Environmental economists tend to favor cost-benefit analysis in the policy arena because of the discipline and transparency it provides in evaluating policy options. It is easy to evaluate absolutes. Most would agree that reducing nitrogen contamination of groundwater wells, limiting the occurrence of code red ozone alerts, and preserving habitat for grizzly bears are worthy goals. Determining the relative merits of any one of these compared to the others, or compared to non-environmental goals such as improving public education, is much more daunting. Because policy making is ultimately about evaluating the relative merits of different actions some mechanism is needed to rank the alternatives. Without the discipline of cost-benefit analysis it is not clear how the interests, claims, and opinions of parties affected by a proposed regulation can be examined and compared. Criterion such as ‘moral’ or ‘fair’ do not lend themselves well to comparison and are subject to wide ranging interpretation. Who gets to decide what is moral or fair? Cost-benefit analysis is far from perfect, but it demands a level of objectivity and specificity that are necessary components of good decision making.Certainly economists may favor the use of benefit-cost analysis because doing so involves transparency and discipline, and perhaps because both these things encourage objectivity by the analyst. But, there must be more than this that is involved.
As is noted in this quote, choosing among policy alternatives involves, either implicitly or explicitly, the ranking of alternatives, and in order to rank alternatives, it is necessary to make value judgments. In a sense, "benefit-cost analysis" (BCA) can have a generic meaning which relates to any choice. That is, to make a choice a person considers the benefits against the costs of each available choice, and then presumably, the person chooses the alternative with the greatest excess of benefits over costs. Different people can, and do, make different choices even though they face the same alternatives. Different people make different value judgments about what the relevant "goal" is, and therefore, for different people each of the available choices is valued or evaluated in different ways. In thinking of BCA this generic way, benefits are associated with advancing toward the goal and costs are associated with detracting from the goal. As such, different value judgments would imply that the benefits and costs have to be computed in different ways. For the same set of policy alternatives, different value judgments must lead to computed benefit-cost analyses that are different.
When environmental economists do benefit-cost analysis what value judgments do they use? Note, first, that the value judgments I am writing about provide economists with an answer to this question: What is the appropriate role or purpose of government in our system of political economy? Or to borrow, and paraphrase, from Weimer and Vining : What do we consider legitimate uses of government's coercive power? For most environmental economists the value judgment that answers these questions is that the economy should achieve an efficient allocation of resources, and therefore, the role and purpose of government is to aid the economy in achieving efficiency. Much economic analysis of efficiency is theoretical.

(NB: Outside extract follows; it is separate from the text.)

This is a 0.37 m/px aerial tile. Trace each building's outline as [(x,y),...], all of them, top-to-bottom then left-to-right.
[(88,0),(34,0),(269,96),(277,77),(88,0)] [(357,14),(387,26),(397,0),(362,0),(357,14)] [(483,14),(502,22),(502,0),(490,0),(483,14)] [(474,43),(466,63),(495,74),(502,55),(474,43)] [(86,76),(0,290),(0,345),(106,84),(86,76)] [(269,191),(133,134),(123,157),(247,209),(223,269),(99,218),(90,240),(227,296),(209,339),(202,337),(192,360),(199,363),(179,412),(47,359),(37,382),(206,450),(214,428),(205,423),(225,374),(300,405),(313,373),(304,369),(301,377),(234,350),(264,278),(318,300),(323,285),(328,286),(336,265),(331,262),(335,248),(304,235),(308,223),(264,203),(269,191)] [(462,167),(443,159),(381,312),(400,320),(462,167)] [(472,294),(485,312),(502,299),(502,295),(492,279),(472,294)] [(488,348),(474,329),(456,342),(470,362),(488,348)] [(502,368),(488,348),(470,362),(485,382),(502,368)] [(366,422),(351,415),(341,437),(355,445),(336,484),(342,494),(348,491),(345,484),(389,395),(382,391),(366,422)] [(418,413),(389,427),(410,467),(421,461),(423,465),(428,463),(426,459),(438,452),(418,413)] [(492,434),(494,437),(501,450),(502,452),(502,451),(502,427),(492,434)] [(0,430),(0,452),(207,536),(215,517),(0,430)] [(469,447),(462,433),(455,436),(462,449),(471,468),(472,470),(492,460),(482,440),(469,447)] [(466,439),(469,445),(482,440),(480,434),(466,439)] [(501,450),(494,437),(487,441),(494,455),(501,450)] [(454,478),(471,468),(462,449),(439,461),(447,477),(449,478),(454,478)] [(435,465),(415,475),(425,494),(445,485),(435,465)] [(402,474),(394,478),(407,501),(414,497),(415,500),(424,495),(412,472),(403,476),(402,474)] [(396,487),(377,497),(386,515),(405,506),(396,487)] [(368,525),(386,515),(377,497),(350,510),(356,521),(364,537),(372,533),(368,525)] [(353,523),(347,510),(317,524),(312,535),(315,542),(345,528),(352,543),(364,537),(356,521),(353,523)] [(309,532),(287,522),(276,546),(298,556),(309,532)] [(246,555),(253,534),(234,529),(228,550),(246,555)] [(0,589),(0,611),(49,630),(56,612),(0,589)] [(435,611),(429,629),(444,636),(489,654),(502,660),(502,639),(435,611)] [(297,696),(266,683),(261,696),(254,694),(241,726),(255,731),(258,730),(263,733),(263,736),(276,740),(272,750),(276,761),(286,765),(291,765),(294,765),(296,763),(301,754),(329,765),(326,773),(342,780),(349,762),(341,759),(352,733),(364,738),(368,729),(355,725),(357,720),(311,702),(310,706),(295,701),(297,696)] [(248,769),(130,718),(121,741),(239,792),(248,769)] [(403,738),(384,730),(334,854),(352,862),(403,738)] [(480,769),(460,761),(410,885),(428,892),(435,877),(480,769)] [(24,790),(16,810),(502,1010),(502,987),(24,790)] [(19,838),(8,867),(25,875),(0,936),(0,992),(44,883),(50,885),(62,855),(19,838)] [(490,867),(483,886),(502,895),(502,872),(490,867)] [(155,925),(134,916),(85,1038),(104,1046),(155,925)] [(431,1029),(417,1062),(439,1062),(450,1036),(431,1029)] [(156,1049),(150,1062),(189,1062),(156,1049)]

For environmental economists, benefit-cost analysis represents the applied version of theoretical efficiency analysis.
Saying that economic benefit-cost analysis is the economist's applied tool for assessing the efficiency of alternative public choices and policies doesn't really tell us very much which is specific. We still need to know what the economist means by "efficiency." A very general idea is that an efficient choice for government is one that means people in the community in general will be better off as a result. This means, then when an environmental economist makes a benefit calculation, the idea is to make an estimate in dollar terms of how much better off people in the community will be. Similarly, the cost calculation is supposed to be an estimate of how much worse off people in the community will be. In general, the people who are better off, given a choice by government, will not be the same people who are worse off because of government's choice. Economists want to recommend only government actions which are expected to have benefits greater than costs (both terms as specifically defined by us) because when this condition obtains they know it is possible to use resources differently in our system of political economy, and in such a way that people in the community in general can be better off.
Economists certainly like benefit-cost analysis for the reasons cited in the above quote. But, there is more to it. We also like benefit-cost analysis because we conceptually construct, and then estimate, our notions of benefits and costs so that we can make empirical statements about which government choices will aid in achieving the normative purpose of government, which, in the case of most environmental economists, is an economically efficient allocation of resources.
So, if you agree with the role of government utilized by economists, then you probably should like to know the results of their benefit-cost analyses. On the other hand, if the value judgments you favor to define the role and purpose of government (and its use of coercion) differ from that of economists, then the benefit and cost numbers estimated by economists are not likely to tell you much about whether a given choice by government advances toward the role of government you favor. In that case, I assume you would want to develop your own definitions of benefits and costs based upon the value judgments you use to define the role of government.